いじわるな指先に惑わされる恋なんてしたくないです!
「蓮見来たからカンパーイ!」

声をかけたら次々に乾杯をして、宇佐美さんの声にみんなが注目をする。

「ほら蓮見も、お疲れ」

「…お疲れ様です」

コンッとグラスを合わせた、ただのウーロン茶で。

…えっと、これは交換?してくれたってことかな。
宇佐美さんのウーロン茶と…

「一口も飲んでないから」

ふっと息が吹き込まれるみたいに耳元で宇佐美さんの声がした、ささやくみたいな小さな声で。

「間接チュー、期待した?」

私にだけ聞こえる声で言うから、それもふっとわざと息を当てるみたいに。

「してませんっ!」

ぐいっと頭を押し返して、めいっぱい突き放すように引き離した。

「子供じゃないんでそんなこと考えませんから!」

くすって笑ってたけど、宇佐美さんは。

わーわーと盛り上がってる飲み会じゃ、誰も見てないからこんなの。

「飲んでる(てい)でいいでしょ、それなら」

ふふって、今度は優しく笑った。
私の方を見て、余裕な顔でウーロンハイ飲んで。

「別に飲まなくてもいいけど、蓮見は気ぃ遣いなんだよね」

……。

やっぱりそうなんだって思っちゃった、嫌味ばっかり言うしからかわれてばっかりだけど…

宇佐美さんこそ気遣ってくれたんだ。

私がお酒が飲めないことが気重になってたから、わざとみんなの前でウーロンハイを注文してまるで私が頼んだみたいに。


だから呼んだの?

私をここに、無理に飲まなくてもいいようにって。


ごくんっとひとくちウーロン茶を飲んだ。
本当にただのウーロン茶だし、普通にウーロン茶だし。

「……。
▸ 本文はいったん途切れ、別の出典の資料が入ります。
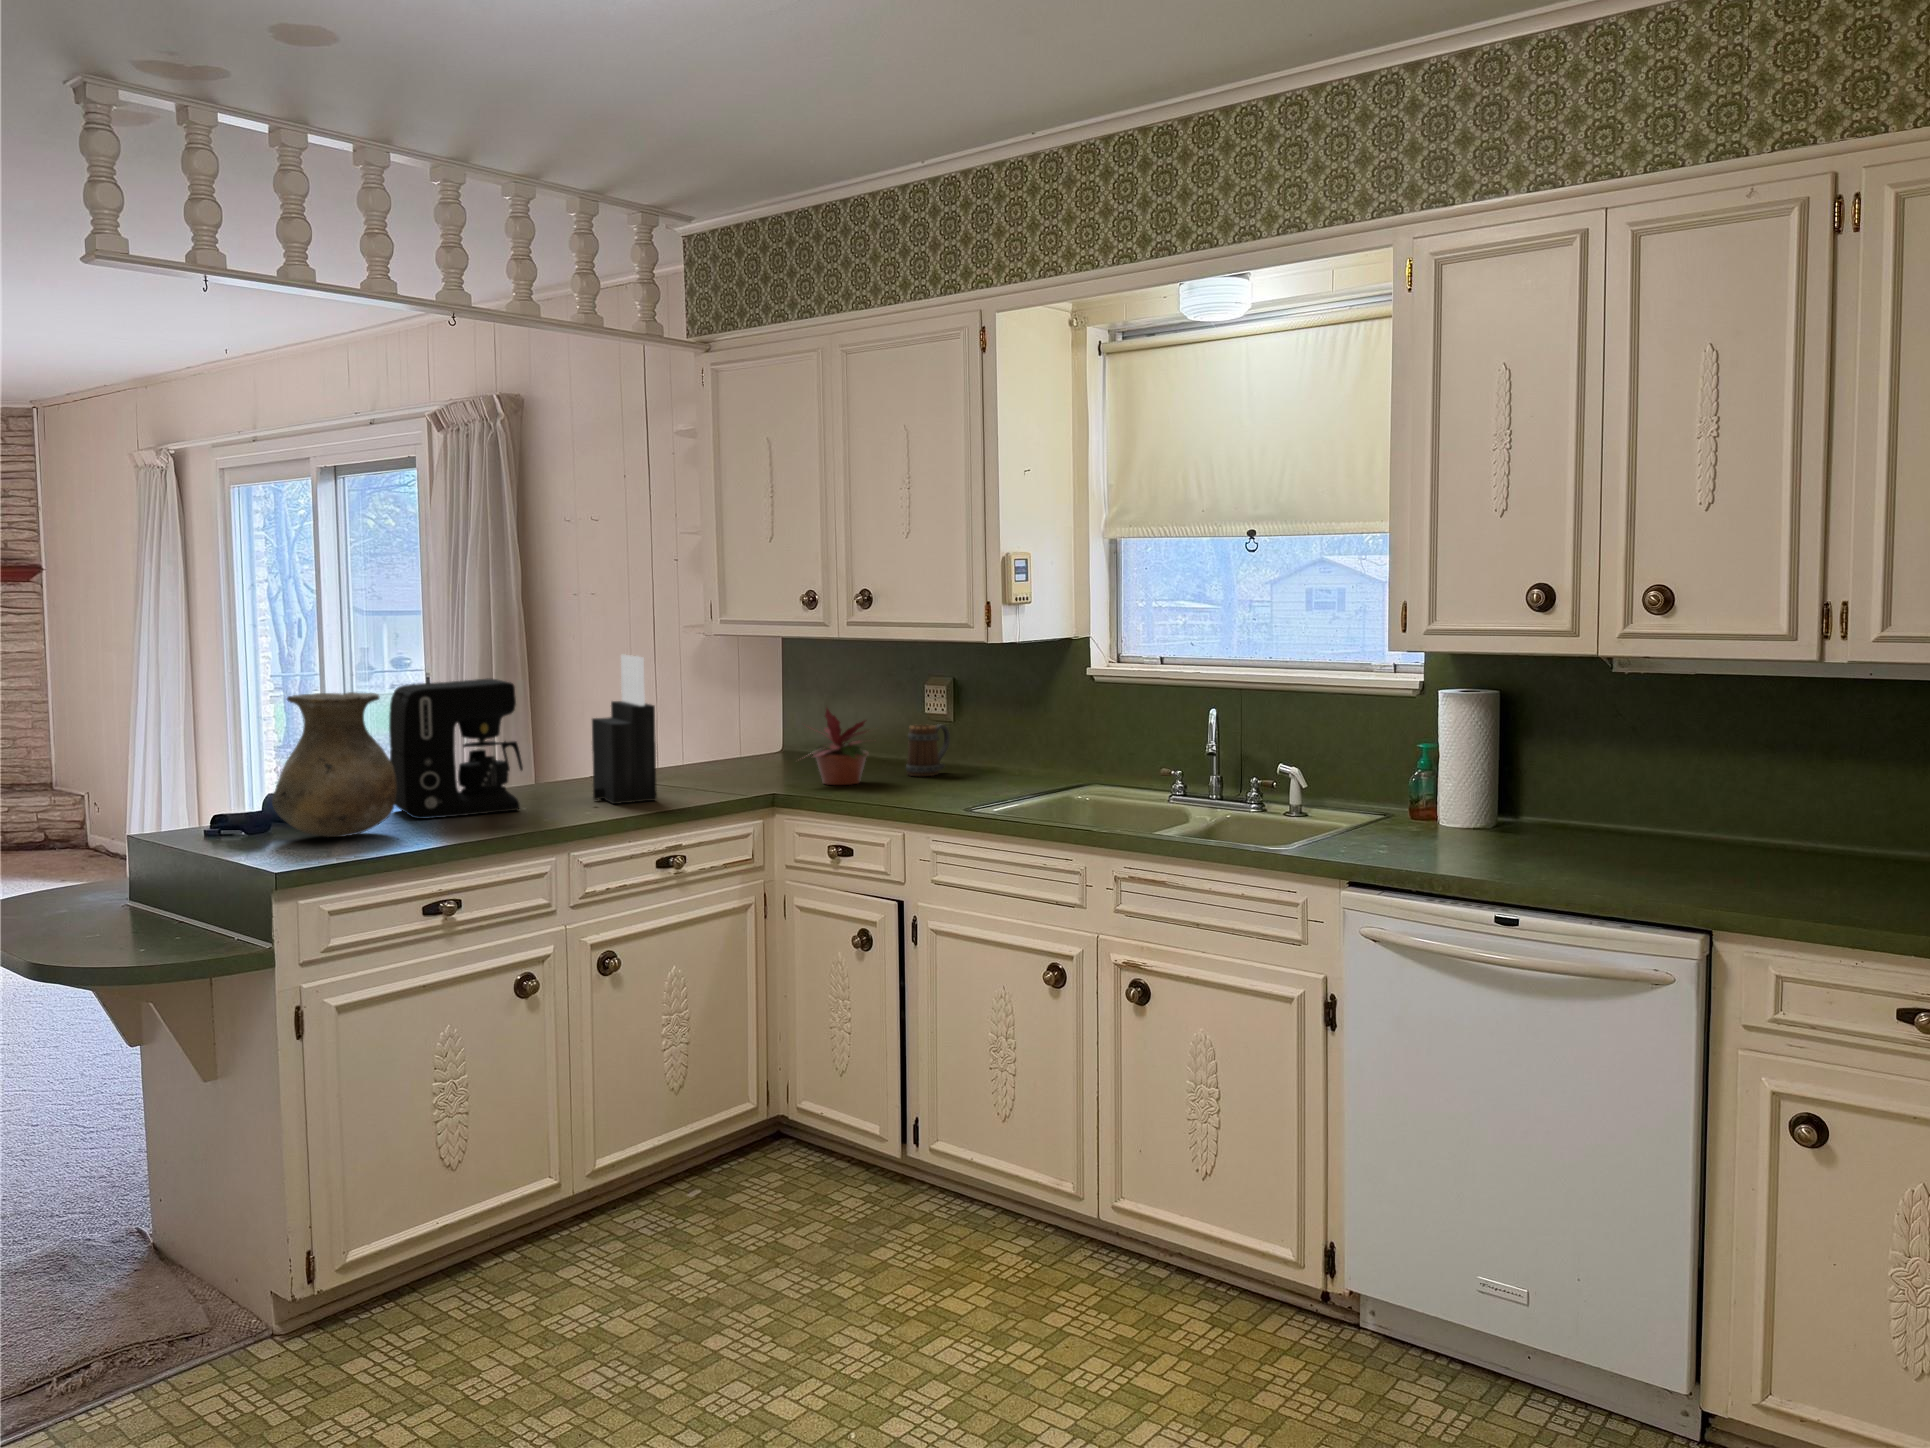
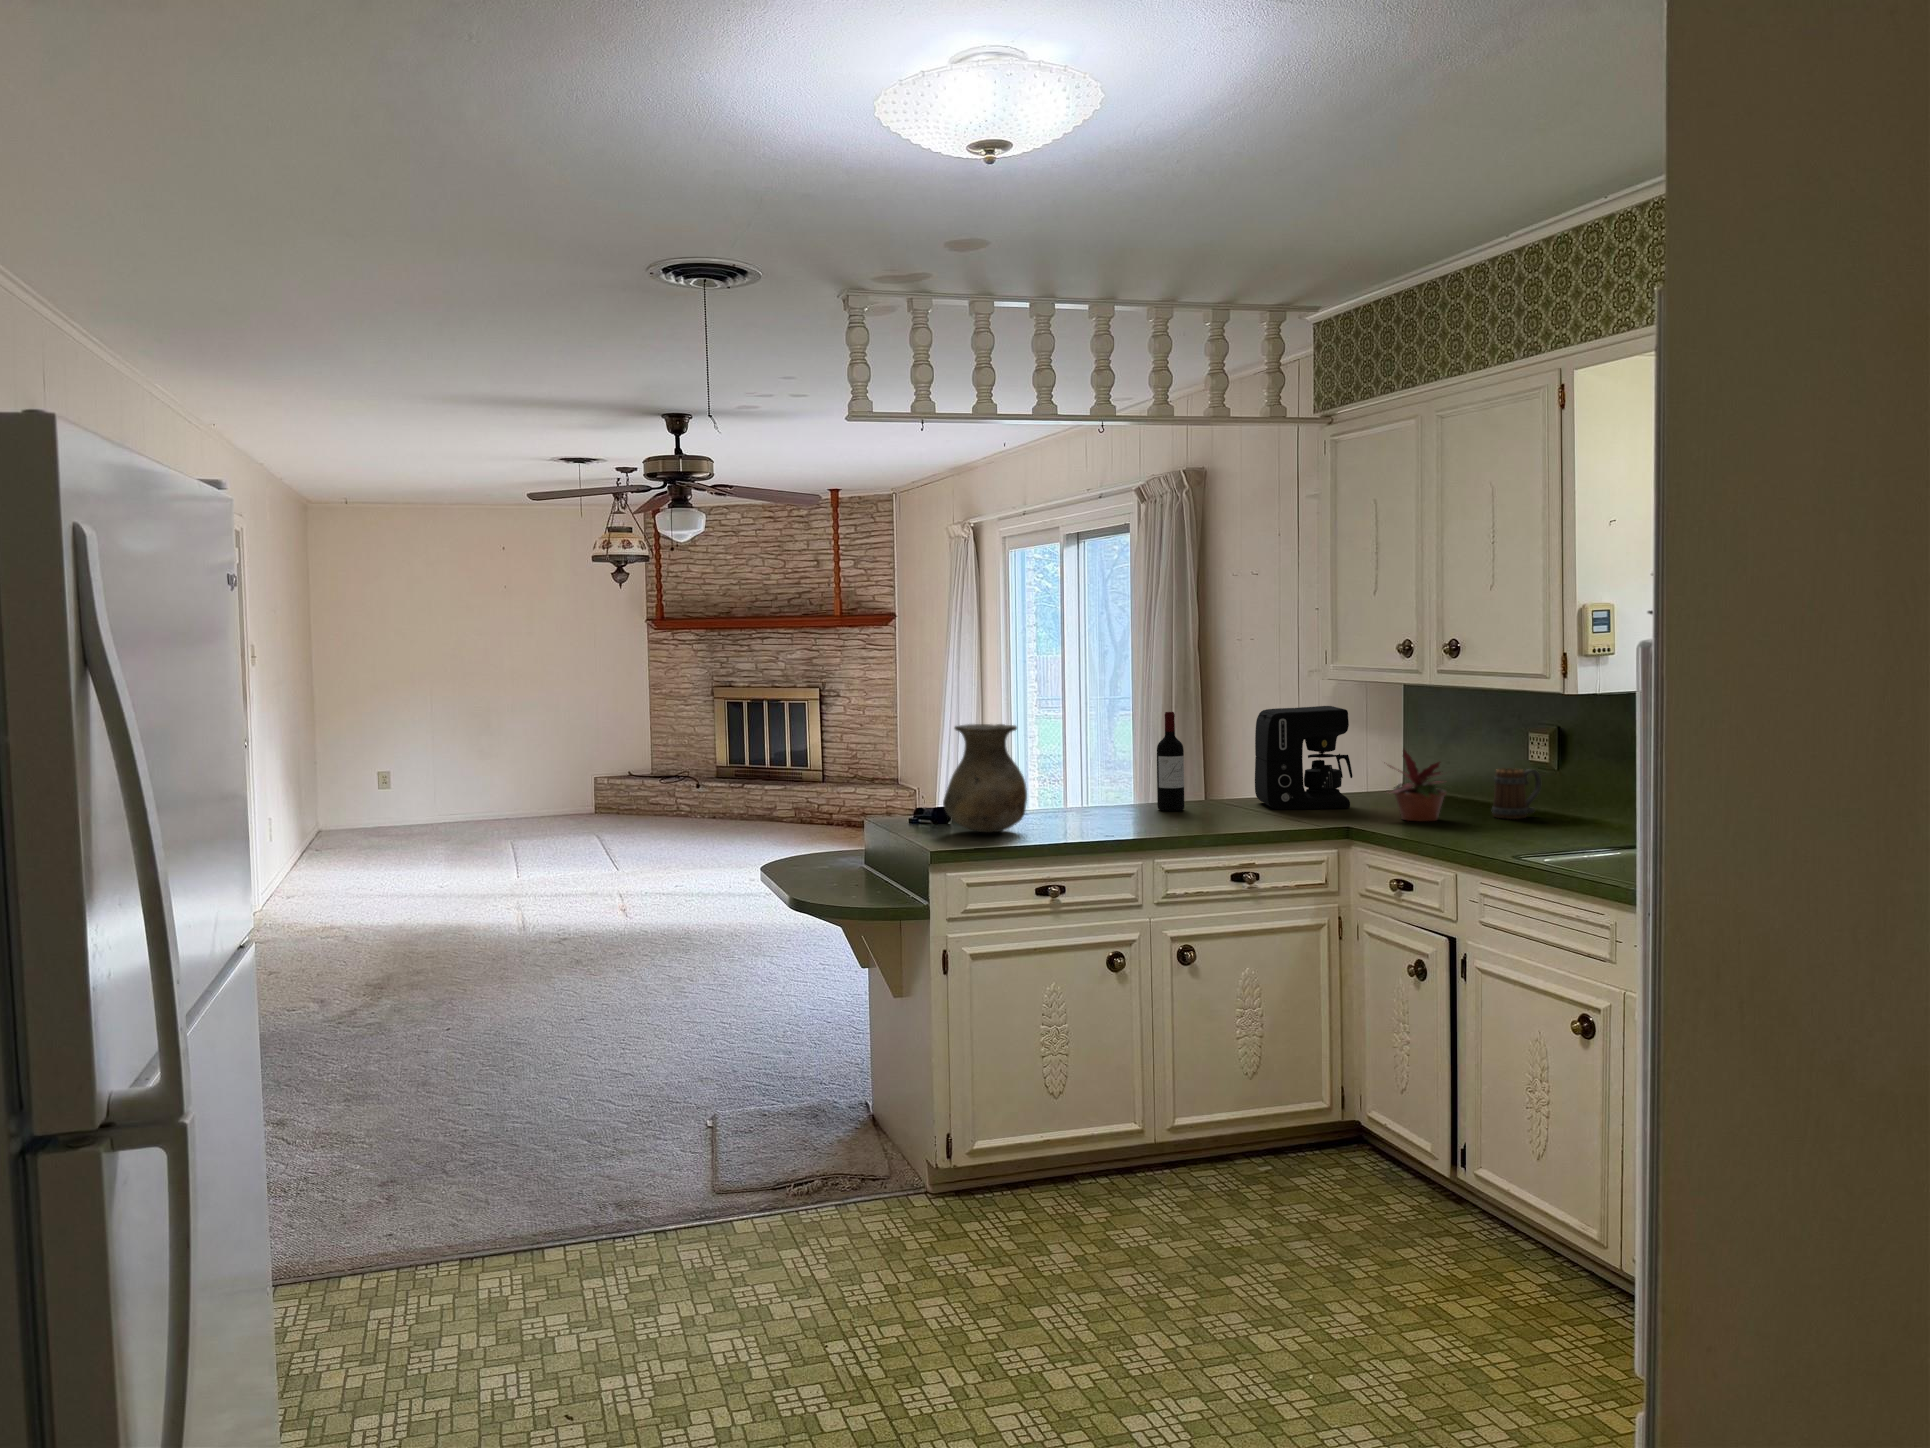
knife block: present [592,655,657,804] -> none [1190,697,1240,823]
wine bottle: none [539,674,574,793] -> present [1157,712,1184,811]
coffee maker: present [389,678,523,819] -> present [1255,706,1353,809]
」

ドクドクと震えそうになる手でグラスを握った。

アルコールなんか入ってないのに抑えきれない鼓動を落ち着かせるために。


手が触れるかと思った。

目の前から消えていくグラスを持つ手に、ドキドキしちゃったじゃん。


あの指先が、どうしても忘れられない。

頭にこびりついてるみたいに離れてくれない。